§ What you have to do
Lay out the records from the line containing "family: Platygastridae", including that line, through the end of the records as a two-column CSV with the columns rank and name, one row per line. Put each value in its own quoted field and replace any line breaks with spaces.

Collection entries
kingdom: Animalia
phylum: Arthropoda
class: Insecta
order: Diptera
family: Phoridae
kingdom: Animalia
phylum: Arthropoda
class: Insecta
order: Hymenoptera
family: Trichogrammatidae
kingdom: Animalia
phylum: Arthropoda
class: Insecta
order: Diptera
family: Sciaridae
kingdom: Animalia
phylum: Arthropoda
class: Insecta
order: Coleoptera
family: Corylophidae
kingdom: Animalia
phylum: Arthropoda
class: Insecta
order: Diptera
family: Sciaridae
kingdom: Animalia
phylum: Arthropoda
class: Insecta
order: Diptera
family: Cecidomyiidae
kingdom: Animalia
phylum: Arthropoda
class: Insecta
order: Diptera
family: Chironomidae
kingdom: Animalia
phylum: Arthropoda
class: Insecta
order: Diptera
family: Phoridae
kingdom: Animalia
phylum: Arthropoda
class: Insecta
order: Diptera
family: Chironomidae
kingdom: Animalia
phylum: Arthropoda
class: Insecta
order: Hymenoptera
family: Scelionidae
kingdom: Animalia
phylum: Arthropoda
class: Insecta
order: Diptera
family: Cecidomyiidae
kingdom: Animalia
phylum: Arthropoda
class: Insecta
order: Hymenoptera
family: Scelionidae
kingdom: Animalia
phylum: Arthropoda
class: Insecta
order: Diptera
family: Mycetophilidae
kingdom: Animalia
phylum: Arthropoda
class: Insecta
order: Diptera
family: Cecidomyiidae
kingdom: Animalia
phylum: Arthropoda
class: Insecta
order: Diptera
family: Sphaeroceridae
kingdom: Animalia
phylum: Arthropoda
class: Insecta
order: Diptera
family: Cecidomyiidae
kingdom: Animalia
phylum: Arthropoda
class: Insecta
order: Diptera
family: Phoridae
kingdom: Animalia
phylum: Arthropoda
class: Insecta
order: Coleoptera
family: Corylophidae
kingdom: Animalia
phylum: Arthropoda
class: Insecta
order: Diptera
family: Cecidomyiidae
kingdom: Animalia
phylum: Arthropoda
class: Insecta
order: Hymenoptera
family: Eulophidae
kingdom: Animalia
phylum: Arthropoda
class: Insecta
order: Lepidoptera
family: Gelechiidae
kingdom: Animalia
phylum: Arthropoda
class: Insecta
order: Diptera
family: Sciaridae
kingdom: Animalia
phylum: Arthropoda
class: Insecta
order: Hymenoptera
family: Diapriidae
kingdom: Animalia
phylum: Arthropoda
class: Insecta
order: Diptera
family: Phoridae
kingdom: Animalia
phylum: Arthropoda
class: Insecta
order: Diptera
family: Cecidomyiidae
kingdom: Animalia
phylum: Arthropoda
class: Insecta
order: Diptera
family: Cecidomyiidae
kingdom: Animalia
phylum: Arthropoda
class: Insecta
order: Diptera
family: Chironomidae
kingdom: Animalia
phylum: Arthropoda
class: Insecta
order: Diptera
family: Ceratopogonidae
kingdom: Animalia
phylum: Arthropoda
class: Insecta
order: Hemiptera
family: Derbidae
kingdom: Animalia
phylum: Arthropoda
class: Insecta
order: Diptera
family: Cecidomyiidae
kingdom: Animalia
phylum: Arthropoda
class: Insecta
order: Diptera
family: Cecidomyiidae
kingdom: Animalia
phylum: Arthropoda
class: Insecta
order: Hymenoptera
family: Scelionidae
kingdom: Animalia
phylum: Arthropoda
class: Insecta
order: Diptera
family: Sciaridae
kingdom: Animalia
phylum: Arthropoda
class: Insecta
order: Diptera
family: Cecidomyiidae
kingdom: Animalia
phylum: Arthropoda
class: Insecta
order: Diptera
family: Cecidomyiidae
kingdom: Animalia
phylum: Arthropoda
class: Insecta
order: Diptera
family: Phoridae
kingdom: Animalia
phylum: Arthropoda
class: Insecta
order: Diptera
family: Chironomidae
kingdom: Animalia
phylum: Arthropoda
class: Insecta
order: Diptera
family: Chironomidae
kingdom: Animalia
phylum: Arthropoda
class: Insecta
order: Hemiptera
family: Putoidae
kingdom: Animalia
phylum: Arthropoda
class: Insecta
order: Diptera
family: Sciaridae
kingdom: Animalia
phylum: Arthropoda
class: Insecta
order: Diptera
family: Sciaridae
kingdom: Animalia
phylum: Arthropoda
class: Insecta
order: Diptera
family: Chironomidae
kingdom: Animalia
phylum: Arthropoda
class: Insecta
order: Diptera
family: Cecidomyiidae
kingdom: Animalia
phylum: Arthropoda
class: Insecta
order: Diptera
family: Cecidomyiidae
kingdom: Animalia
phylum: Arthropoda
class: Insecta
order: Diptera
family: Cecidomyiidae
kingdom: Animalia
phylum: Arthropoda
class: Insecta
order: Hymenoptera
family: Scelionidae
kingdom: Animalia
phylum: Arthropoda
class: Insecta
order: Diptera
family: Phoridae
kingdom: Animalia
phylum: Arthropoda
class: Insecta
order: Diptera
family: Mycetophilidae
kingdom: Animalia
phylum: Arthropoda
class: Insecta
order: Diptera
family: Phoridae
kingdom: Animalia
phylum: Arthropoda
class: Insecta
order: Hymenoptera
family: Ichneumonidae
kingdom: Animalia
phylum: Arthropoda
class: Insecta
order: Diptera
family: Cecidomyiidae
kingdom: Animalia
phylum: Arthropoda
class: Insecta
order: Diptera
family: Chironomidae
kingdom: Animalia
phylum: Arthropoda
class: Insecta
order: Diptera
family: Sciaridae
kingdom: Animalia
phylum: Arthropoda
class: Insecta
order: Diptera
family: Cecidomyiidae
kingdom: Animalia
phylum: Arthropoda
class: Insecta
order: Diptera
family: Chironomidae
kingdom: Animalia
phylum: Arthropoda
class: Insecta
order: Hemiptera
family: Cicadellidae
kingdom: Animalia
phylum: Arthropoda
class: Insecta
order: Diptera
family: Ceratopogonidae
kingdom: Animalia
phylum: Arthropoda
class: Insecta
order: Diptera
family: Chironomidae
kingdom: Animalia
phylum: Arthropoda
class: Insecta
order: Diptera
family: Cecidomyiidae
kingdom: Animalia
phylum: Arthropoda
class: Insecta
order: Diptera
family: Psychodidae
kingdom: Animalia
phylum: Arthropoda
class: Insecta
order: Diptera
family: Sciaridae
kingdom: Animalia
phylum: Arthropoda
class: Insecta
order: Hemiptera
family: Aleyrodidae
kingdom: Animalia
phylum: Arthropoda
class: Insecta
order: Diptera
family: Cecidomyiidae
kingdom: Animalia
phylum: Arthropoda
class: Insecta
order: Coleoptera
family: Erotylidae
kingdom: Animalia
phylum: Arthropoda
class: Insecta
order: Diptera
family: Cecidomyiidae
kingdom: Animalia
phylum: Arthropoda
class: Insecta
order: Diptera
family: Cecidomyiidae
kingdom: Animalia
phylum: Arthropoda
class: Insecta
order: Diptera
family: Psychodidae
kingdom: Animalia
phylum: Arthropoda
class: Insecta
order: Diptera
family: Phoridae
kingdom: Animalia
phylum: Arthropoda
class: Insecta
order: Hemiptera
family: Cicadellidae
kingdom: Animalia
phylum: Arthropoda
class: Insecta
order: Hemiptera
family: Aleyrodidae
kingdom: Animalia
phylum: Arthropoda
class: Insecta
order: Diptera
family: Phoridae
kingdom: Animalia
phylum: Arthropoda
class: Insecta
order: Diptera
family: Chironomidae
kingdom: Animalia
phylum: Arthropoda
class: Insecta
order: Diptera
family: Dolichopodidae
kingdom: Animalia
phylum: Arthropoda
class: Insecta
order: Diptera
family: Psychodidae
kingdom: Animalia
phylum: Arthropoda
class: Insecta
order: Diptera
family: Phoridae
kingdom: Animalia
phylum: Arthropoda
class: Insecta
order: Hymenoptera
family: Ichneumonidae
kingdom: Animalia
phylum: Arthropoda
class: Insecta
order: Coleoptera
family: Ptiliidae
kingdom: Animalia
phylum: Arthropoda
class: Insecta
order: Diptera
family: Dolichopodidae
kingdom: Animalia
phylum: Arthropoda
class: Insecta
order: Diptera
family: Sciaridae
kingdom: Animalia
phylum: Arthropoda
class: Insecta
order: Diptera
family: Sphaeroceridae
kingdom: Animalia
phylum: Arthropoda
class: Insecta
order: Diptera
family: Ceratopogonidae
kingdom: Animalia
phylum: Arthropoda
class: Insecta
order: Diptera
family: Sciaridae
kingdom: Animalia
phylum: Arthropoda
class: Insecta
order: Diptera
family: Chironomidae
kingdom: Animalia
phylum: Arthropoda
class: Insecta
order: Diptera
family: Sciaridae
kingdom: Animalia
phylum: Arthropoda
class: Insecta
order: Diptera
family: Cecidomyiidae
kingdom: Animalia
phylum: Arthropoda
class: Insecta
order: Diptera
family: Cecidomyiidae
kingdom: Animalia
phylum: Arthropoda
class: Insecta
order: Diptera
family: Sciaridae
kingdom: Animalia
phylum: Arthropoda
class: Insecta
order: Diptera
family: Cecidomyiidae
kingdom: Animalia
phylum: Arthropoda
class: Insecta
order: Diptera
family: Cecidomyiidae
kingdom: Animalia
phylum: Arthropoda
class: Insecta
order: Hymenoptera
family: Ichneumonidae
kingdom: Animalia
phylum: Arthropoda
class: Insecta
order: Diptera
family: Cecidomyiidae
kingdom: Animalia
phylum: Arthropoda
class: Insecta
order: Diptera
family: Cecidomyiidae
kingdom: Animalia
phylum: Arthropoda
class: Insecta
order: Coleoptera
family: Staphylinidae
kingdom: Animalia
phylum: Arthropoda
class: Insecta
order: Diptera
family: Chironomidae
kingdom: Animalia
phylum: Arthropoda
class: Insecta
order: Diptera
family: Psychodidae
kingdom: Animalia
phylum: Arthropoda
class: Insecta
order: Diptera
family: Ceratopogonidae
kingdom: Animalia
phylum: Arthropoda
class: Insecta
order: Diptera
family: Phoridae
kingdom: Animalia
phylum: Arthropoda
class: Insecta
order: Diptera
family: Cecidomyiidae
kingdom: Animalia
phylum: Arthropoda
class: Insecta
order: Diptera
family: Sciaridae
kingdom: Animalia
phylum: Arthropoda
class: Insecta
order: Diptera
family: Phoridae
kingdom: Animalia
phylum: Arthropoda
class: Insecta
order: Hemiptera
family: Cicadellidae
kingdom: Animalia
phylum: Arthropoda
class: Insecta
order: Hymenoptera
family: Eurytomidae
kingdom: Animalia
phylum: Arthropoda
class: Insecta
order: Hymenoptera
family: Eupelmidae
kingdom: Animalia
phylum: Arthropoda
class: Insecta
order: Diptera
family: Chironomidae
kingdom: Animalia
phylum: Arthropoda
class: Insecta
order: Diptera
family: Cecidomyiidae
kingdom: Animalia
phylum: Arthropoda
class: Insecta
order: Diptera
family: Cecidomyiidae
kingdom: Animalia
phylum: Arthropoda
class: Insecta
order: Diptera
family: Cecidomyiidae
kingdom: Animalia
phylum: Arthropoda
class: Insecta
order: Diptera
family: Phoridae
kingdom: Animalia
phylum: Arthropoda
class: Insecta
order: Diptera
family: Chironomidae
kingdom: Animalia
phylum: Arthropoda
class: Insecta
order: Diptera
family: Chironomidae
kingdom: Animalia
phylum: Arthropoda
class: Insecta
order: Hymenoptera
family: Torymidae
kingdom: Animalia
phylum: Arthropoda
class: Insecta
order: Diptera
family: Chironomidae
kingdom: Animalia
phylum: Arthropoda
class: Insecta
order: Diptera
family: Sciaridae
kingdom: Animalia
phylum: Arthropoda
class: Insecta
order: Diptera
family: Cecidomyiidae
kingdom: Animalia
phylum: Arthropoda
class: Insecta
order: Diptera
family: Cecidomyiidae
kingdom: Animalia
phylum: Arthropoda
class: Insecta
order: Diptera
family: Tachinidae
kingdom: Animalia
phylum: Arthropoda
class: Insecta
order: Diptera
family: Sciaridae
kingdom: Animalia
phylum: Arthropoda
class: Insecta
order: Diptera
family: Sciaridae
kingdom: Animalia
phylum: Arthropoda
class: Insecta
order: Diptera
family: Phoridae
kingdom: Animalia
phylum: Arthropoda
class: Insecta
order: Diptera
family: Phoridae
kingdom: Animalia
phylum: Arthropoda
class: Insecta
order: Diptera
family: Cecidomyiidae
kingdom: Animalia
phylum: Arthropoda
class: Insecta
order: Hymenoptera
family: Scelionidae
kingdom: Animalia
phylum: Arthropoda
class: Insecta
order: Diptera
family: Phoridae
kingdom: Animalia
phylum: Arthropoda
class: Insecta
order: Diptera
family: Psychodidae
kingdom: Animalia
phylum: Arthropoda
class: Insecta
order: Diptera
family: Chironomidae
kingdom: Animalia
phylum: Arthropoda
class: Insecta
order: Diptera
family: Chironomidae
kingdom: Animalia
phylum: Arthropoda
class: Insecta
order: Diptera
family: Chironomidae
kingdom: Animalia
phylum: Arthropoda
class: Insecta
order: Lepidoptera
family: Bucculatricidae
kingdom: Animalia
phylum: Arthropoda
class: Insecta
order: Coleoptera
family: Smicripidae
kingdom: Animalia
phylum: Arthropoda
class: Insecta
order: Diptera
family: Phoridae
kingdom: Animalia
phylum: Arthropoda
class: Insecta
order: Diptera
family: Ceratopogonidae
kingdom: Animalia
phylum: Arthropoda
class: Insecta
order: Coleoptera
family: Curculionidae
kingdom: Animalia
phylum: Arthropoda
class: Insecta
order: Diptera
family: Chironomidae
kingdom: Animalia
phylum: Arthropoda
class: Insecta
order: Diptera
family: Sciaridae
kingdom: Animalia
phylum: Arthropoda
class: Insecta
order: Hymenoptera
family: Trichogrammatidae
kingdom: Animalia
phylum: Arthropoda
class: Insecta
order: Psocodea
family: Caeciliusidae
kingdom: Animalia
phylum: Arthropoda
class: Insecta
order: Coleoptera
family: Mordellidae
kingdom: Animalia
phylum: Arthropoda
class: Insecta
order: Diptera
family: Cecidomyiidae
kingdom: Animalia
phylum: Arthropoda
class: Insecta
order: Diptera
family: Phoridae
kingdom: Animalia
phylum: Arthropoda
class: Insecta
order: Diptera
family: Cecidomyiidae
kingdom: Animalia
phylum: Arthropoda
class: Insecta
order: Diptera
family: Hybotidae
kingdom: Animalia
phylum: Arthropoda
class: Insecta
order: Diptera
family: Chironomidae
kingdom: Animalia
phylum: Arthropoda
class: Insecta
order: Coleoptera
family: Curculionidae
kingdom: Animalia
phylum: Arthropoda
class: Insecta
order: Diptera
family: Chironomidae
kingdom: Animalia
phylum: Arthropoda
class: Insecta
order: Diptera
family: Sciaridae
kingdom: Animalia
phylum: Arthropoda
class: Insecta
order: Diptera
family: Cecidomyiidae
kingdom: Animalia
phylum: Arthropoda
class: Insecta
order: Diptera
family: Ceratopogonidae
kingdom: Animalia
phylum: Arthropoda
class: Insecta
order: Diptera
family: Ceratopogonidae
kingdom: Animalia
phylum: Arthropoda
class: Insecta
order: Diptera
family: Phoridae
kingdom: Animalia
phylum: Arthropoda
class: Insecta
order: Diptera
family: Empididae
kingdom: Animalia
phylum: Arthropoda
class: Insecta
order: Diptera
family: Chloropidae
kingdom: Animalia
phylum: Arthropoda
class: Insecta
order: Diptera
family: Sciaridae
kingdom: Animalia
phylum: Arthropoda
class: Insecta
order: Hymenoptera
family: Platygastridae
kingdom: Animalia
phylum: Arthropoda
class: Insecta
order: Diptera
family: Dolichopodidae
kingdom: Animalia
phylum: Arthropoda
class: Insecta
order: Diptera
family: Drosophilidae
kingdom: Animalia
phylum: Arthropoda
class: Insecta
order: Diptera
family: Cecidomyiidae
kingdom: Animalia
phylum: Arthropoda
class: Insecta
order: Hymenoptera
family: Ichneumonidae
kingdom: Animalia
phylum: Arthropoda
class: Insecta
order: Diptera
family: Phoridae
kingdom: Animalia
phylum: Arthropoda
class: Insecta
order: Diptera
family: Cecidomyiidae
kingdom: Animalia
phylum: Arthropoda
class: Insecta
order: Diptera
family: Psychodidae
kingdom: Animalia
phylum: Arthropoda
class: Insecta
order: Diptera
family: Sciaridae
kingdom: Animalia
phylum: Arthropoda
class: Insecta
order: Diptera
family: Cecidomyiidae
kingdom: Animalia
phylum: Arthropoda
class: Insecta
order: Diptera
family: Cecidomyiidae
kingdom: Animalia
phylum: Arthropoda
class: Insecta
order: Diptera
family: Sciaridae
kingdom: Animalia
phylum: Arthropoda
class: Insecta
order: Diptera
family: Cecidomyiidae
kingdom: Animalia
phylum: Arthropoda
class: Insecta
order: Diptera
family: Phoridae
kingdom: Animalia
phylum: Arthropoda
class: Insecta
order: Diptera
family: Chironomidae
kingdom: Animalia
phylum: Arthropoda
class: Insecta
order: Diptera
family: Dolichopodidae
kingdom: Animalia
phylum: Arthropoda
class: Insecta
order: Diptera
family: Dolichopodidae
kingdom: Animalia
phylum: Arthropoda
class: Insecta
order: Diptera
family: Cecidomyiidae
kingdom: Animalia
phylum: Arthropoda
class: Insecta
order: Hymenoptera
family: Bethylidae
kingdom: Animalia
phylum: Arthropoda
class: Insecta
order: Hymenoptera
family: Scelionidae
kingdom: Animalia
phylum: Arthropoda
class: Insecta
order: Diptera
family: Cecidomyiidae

§ Expected answer
rank,name
"family:","Platygastridae"
"kingdom:","Animalia"
"phylum:","Arthropoda"
"class:","Insecta"
"order:","Diptera"
"family:","Dolichopodidae"
"kingdom:","Animalia"
"phylum:","Arthropoda"
"class:","Insecta"
"order:","Diptera"
"family:","Drosophilidae"
"kingdom:","Animalia"
"phylum:","Arthropoda"
"class:","Insecta"
"order:","Diptera"
"family:","Cecidomyiidae"
"kingdom:","Animalia"
"phylum:","Arthropoda"
"class:","Insecta"
"order:","Hymenoptera"
"family:","Ichneumonidae"
"kingdom:","Animalia"
"phylum:","Arthropoda"
"class:","Insecta"
"order:","Diptera"
"family:","Phoridae"
"kingdom:","Animalia"
"phylum:","Arthropoda"
"class:","Insecta"
"order:","Diptera"
"family:","Cecidomyiidae"
"kingdom:","Animalia"
"phylum:","Arthropoda"
"class:","Insecta"
"order:","Diptera"
"family:","Psychodidae"
"kingdom:","Animalia"
"phylum:","Arthropoda"
"class:","Insecta"
"order:","Diptera"
"family:","Sciaridae"
"kingdom:","Animalia"
"phylum:","Arthropoda"
"class:","Insecta"
"order:","Diptera"
"family:","Cecidomyiidae"
"kingdom:","Animalia"
"phylum:","Arthropoda"
"class:","Insecta"
"order:","Diptera"
"family:","Cecidomyiidae"
"kingdom:","Animalia"
"phylum:","Arthropoda"
"class:","Insecta"
"order:","Diptera"
"family:","Sciaridae"
"kingdom:","Animalia"
"phylum:","Arthropoda"
"class:","Insecta"
"order:","Diptera"
"family:","Cecidomyiidae"
"kingdom:","Animalia"
"phylum:","Arthropoda"
"class:","Insecta"
"order:","Diptera"
"family:","Phoridae"
"kingdom:","Animalia"
"phylum:","Arthropoda"
"class:","Insecta"
"order:","Diptera"
"family:","Chironomidae"
"kingdom:","Animalia"
"phylum:","Arthropoda"
"class:","Insecta"
"order:","Diptera"
"family:","Dolichopodidae"
"kingdom:","Animalia"
"phylum:","Arthropoda"
"class:","Insecta"
"order:","Diptera"
"family:","Dolichopodidae"
"kingdom:","Animalia"
"phylum:","Arthropoda"
"class:","Insecta"
"order:","Diptera"
"family:","Cecidomyiidae"
"kingdom:","Animalia"
"phylum:","Arthropoda"
"class:","Insecta"
"order:","Hymenoptera"
"family:","Bethylidae"
"kingdom:","Animalia"
"phylum:","Arthropoda"
"class:","Insecta"
"order:","Hymenoptera"
"family:","Scelionidae"
"kingdom:","Animalia"
"phylum:","Arthropoda"
"class:","Insecta"
"order:","Diptera"
"family:","Cecidomyiidae"